Не трудно было догадаться, что мнение о Щелкалове было внушено отцу сыном.
— Ах, я, братец, главного-то тебе не сообщил! (Старик вдруг весь встрепенулся.) Ты не знаешь новость об Иване-то?
— Нет, что такое?
— Ведь он читал свое сочинение на вечере у княгини Воротынской! Ведь нарочно для него был устроен литературный вечер! Вся знать была, решительно вся! Эффект был такой произведен, что и рассказать нельзя. Все были в восторге, жали ему руки, не верили, чтобы на русском языке можно было так хорошо писать стихи…
Княгиня-то умнейшая дама и с величайшим вкусом. Иван говорит, что это просто замечательнейшая женщина, что ее салон напоминает исторические салоны, о которых дошли до нас известия… вот как, например, Рамбулье, что ли? Иван так обласкан княгинею, она так полюбила его!.. У старика закапали слезы.
— Ты ведь знаешь Ивана, он с характером, он достоинства своего не уронит ни перед кем — нет! Заискивать ни в ком не станет; он горд; он нисколько не увлекается этим и теперь говорит, что ни за что не поехал бы в большой свет, даже к такой женщине, как княгиня, если бы не предвидел от этого пользы для русской литературы… Это он приносит жертву литературе. И точно, надобно теперь сближать, братец, общество с литературой, об этом должно заботиться прежде всего… это главное.
Алексей Афанасьич разгорячился, говоря это, и размахивал руками. Мне было несколько и смешно, и тяжело слушать эти нашептанные ему фразы, значение которых он едва ли мог ясно растолковать себе.
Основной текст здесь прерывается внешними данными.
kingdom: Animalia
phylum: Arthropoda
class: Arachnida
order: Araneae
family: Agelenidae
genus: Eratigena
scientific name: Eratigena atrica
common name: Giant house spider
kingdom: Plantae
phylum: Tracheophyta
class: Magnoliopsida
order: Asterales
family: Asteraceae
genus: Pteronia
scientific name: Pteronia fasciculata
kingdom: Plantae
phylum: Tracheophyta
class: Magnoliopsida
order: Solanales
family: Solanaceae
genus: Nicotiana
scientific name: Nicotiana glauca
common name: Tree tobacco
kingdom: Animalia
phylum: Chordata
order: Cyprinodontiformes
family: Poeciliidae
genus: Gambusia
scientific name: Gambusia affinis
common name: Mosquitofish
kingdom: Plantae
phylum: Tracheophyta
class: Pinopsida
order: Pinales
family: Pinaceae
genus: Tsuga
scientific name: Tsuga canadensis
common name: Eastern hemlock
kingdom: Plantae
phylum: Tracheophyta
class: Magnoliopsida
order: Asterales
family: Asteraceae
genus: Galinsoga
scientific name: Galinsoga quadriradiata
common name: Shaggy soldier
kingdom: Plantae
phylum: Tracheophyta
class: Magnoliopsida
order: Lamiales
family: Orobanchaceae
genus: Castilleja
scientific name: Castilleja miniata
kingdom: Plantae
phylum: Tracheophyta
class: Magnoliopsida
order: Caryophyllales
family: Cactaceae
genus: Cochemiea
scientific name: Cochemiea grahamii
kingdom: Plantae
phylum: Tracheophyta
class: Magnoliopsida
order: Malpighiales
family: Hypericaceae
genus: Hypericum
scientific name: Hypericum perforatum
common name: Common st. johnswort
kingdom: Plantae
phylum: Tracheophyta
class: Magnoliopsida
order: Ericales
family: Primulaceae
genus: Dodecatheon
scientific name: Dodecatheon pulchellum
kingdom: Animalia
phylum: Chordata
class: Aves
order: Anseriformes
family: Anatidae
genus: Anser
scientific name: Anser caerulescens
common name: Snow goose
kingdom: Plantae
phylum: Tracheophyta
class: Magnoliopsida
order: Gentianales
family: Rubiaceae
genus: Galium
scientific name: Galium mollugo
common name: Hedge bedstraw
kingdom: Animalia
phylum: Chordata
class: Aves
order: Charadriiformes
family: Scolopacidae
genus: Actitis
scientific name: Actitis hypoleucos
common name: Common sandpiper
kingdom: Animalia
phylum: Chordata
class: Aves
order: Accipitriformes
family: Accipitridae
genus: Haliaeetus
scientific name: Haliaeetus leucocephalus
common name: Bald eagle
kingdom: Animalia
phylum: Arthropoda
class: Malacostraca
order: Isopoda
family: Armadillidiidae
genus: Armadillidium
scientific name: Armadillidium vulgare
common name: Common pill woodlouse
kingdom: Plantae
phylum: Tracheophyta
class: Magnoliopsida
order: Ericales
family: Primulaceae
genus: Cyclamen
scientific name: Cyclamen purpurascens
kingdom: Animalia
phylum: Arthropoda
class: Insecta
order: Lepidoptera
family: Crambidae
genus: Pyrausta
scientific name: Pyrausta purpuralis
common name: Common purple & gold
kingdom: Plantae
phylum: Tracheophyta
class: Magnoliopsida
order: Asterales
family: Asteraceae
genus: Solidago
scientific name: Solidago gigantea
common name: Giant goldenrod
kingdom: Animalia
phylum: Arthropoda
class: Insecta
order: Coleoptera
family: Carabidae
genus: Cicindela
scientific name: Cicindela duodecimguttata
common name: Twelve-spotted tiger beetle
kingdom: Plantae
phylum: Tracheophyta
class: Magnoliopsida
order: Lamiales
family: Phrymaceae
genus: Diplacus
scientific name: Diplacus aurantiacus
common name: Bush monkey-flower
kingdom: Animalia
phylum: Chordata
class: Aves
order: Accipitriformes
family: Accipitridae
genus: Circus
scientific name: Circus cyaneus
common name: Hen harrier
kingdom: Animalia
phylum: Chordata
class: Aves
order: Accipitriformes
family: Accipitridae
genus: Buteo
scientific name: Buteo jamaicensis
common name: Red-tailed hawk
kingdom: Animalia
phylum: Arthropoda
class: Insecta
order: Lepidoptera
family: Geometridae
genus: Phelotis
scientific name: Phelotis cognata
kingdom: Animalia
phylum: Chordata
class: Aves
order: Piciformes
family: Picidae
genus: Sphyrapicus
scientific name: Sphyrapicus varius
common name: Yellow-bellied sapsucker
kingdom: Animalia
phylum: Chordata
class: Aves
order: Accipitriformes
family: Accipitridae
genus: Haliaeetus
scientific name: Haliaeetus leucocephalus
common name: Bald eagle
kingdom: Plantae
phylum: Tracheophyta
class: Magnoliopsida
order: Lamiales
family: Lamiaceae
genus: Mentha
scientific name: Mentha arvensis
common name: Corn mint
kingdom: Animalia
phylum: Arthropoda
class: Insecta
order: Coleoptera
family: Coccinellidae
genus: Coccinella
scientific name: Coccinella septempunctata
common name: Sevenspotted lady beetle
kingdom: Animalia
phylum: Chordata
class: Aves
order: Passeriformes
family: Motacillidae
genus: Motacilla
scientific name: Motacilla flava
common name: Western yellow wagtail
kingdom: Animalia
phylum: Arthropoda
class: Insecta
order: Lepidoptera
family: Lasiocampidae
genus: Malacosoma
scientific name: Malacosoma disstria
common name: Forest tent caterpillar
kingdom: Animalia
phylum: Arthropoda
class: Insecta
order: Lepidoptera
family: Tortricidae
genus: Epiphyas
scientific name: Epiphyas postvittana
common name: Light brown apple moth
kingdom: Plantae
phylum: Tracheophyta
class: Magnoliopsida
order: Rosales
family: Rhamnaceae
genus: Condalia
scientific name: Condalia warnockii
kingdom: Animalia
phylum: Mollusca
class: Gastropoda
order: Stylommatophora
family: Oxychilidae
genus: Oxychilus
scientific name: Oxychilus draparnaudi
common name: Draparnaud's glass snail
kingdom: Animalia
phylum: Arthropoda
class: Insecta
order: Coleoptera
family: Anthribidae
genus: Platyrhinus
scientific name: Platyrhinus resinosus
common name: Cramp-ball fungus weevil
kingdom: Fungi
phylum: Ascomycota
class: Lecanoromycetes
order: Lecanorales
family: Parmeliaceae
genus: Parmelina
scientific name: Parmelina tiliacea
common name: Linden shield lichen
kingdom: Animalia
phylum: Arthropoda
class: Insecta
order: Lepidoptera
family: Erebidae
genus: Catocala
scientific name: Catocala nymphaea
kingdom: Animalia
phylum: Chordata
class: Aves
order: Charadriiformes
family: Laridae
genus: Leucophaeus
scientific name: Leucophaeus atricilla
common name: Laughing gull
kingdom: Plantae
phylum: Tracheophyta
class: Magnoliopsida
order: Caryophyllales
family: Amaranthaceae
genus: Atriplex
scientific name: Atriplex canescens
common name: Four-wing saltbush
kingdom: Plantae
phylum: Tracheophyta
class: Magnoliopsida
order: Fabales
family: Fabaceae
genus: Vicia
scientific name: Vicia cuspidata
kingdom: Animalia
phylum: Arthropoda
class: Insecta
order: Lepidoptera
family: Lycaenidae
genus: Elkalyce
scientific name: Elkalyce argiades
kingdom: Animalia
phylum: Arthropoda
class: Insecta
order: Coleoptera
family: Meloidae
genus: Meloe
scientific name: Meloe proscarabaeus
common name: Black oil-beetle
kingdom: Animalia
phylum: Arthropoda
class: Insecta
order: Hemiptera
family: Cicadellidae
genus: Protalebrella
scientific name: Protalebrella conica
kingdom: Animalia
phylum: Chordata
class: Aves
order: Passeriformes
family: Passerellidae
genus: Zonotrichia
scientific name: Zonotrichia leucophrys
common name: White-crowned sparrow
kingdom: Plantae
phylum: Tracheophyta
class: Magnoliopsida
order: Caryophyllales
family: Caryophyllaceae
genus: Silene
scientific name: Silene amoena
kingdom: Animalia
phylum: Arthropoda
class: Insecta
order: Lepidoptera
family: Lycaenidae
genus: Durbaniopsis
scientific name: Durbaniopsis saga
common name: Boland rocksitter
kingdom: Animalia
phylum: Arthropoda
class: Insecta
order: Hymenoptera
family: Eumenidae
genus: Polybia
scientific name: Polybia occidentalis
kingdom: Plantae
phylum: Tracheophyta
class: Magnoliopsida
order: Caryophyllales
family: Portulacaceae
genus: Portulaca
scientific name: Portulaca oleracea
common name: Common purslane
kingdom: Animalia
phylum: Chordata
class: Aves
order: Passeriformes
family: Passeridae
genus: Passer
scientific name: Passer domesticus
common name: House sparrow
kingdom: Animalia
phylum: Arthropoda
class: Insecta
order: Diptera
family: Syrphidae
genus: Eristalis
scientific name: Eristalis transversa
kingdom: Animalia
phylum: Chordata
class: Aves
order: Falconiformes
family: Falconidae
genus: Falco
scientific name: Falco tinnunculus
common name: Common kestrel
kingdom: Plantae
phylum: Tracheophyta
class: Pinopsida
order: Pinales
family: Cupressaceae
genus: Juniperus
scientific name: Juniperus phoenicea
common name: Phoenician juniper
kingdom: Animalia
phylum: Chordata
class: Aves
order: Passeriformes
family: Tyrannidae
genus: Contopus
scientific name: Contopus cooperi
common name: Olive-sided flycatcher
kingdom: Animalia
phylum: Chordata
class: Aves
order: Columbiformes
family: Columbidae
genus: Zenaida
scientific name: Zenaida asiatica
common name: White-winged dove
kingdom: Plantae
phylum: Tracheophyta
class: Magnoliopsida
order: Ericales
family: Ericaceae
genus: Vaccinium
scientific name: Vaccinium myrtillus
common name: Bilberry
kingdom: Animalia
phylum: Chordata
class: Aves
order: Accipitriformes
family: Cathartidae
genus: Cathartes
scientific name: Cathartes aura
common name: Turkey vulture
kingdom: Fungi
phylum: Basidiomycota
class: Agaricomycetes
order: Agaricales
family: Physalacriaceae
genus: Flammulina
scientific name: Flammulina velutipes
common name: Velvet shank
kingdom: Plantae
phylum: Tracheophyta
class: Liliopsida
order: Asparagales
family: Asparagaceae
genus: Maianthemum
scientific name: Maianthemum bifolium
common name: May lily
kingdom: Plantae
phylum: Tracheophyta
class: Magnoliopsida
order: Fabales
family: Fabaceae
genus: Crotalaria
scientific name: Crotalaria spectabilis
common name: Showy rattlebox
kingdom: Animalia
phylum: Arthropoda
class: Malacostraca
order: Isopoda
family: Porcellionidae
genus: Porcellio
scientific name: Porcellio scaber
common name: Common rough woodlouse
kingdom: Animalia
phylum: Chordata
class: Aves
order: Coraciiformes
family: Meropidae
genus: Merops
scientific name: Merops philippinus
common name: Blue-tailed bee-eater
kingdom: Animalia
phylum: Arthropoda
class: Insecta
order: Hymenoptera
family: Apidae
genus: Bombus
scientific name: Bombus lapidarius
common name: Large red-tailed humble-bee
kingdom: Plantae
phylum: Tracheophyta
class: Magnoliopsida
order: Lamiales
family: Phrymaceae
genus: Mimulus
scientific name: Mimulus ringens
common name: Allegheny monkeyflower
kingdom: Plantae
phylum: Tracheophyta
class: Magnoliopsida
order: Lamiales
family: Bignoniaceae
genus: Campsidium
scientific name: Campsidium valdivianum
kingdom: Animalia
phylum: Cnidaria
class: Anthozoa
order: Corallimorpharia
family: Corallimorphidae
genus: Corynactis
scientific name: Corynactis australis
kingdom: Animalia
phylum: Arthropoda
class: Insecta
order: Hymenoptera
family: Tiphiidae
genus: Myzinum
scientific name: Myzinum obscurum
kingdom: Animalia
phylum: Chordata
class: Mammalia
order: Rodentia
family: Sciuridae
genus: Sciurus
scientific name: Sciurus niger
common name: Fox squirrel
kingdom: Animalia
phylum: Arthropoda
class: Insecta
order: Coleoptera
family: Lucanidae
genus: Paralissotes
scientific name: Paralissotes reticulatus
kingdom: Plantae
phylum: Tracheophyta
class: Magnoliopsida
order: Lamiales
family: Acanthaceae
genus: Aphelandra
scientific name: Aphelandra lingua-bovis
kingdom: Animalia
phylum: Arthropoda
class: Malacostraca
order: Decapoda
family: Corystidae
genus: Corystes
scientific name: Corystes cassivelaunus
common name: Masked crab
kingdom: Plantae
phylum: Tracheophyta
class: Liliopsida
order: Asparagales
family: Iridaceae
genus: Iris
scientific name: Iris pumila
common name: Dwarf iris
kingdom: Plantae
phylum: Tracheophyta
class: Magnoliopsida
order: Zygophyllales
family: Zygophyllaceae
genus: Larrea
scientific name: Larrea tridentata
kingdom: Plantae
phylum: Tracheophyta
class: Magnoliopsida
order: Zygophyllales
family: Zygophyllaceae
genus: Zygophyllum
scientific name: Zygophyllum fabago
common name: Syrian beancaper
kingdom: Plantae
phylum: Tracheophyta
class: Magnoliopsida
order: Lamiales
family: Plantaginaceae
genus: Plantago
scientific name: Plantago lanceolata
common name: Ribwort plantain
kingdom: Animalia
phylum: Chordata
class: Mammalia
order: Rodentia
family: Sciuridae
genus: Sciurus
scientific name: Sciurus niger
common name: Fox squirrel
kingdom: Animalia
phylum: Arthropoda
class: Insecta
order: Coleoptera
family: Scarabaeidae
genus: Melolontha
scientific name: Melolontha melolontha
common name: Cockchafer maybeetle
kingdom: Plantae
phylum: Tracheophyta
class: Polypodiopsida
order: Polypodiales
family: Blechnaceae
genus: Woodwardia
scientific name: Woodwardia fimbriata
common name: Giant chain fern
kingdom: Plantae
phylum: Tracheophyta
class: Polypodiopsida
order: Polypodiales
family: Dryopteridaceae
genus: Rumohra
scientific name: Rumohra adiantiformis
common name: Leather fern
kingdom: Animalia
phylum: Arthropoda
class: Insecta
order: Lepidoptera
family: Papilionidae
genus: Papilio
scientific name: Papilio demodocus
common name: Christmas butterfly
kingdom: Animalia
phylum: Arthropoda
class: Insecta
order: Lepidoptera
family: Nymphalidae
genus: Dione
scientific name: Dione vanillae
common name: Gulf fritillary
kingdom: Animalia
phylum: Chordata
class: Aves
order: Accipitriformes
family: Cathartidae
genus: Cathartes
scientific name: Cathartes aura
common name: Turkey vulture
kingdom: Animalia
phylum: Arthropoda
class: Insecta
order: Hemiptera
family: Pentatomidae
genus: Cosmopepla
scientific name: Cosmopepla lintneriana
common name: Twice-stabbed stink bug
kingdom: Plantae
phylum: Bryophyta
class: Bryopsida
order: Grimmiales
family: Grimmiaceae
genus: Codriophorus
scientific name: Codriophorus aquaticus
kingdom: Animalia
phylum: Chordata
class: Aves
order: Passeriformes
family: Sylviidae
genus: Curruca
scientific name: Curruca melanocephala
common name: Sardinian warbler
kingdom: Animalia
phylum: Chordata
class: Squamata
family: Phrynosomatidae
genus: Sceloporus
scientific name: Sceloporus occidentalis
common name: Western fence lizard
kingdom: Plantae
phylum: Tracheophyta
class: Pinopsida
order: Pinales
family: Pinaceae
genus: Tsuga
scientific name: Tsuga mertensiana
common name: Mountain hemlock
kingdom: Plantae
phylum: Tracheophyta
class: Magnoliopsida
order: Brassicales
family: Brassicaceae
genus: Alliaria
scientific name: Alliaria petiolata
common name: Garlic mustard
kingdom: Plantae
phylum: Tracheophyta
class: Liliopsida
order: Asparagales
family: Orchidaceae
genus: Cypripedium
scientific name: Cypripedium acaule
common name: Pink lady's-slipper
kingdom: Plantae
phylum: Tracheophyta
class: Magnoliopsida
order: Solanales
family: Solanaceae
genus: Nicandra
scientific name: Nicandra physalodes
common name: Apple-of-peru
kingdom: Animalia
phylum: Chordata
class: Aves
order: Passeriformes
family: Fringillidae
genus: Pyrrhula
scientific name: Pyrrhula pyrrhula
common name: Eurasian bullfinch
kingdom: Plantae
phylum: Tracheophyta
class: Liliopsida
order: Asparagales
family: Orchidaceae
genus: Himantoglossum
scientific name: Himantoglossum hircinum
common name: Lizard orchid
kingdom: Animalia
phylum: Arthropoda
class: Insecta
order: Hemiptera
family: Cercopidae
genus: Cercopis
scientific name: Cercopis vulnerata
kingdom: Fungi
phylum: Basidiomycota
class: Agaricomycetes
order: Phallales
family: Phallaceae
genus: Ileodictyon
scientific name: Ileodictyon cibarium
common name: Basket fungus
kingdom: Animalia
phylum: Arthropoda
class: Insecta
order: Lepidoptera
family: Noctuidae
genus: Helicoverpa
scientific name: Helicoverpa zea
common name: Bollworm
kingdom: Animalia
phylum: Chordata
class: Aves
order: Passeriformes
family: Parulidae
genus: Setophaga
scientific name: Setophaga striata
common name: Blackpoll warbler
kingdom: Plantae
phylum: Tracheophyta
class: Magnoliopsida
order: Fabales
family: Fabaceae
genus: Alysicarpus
— Барон говорит, — продолжал старик все со слезами на глазах, — что Иван всем очень понравился; нашли, что он, кроме таланта, чрезвычайно благовоспитанный молодой человек, умеет держать себя в обществе… Ну, слава богу! это меня радует, наши старания о нем были по крайней мере недаром. Да это все, впрочем, вздор, главное-то талант, это уж от бога! А какой талант-то! Что он написал третьего дня! Он прочтет тебе… Лучше этого ничего еще он не писывал, по моему мнению; так вот мороз пробегает по колее, как слушаешь… Ходит да бродит по полям да по лесам, да вот и выходит этакое стихотворение… Княгиня-то живет на даче, он был у нее там. Какие, говорит, у нее бананы, цветы, бронзы! роскошь неслыханная! Знаешь ли, сколько у нее дохода-то? Около миллиона! Нам с тобой хоть бы десятую долю этого, и тем были бы довольны! Ей-богу, так.
И старик сквозь слезы залился добродушнейшим смехом, ударив меня по плечу.
Когда я возвратился в гостиную, Лидия Ивановна встретила меня вопросом:
— А вы слышали, какой успех имел наш Иван Алексеич в большом свете?